What you are asked to do:
For each of the three statements, say yes or no to whether it agrees with the text on urban inequality and democracy, and quote the words of the text that decide it. 1. Energy precarity is among the issues named for new data on environmental inequalities. 2. The data on urban regeneration covers evictions, resettlements and homelessness. 3. The data on the quality of processes will be gathered in every regeneration project in European cities.

Provide a new set of evidence and indicators regarding spatial and epistemic (in)justice by fill an existing gap which, in turn, is impeding European institutions to better understand how urban co-production processes dedicated to spatial and epistemic justice can mitigate inequalities and positively impact on political participation, democratic quality and stability in cities.

Measure  the embeddedness of inequalities and democratic backsliding within  current urban environments by looking at the following two areas:

01 — Environmental inequalities in cities: the first type of evidence we  want to gather, communicate and operationalise relates to the unequal  environmental impact of the climate crisis on urban contexts. This  requires the collection of new data concerning issues such as access to  water and sanitation, heat inequality, energy precarity and flood-risk  as well as concerning the nature and quality of participatory governance  at a urban scale ;

02 — The impact of urban regeneration: we refer here to socio-economic  inequalities in the context of policy-induced regeneration (with  quantitative data on evictions, resettlements, homelessness). This  relates to the idea that risks carried out by urban policies and  projects should also be unpacked as housing and planning inequalities.
Establish  the impact of urban knowledge co-production on the increased democratic  participation in low-income urban areas, including by youth and elderly  populations, women, immigrants and refugees.

Provide  data about the quality of processes and practices that produce urban  environments in which the principles of democracy, equity and diversity  are critical and in which the social, environmental and spatial  dimensions are interconnected (Fainstein, 2009). This will be carried  out in a selected number of segregated places and regeneration projects.

Items listed in a dataset
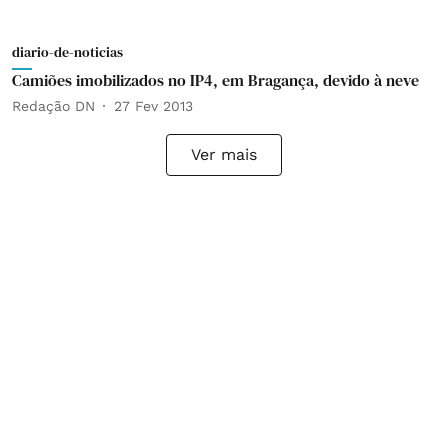
diario-de-noticias
Camiões imobilizados no IP4, em Bragança, devido à neve
Redação DN
27 Fev 2013
Ver mais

Response:
1. Yes: "heat inequality, energy precarity and flood-risk"
2. Yes: "quantitative data on evictions, resettlements, homelessness"
3. No: "in a selected number of segregated places and regeneration projects"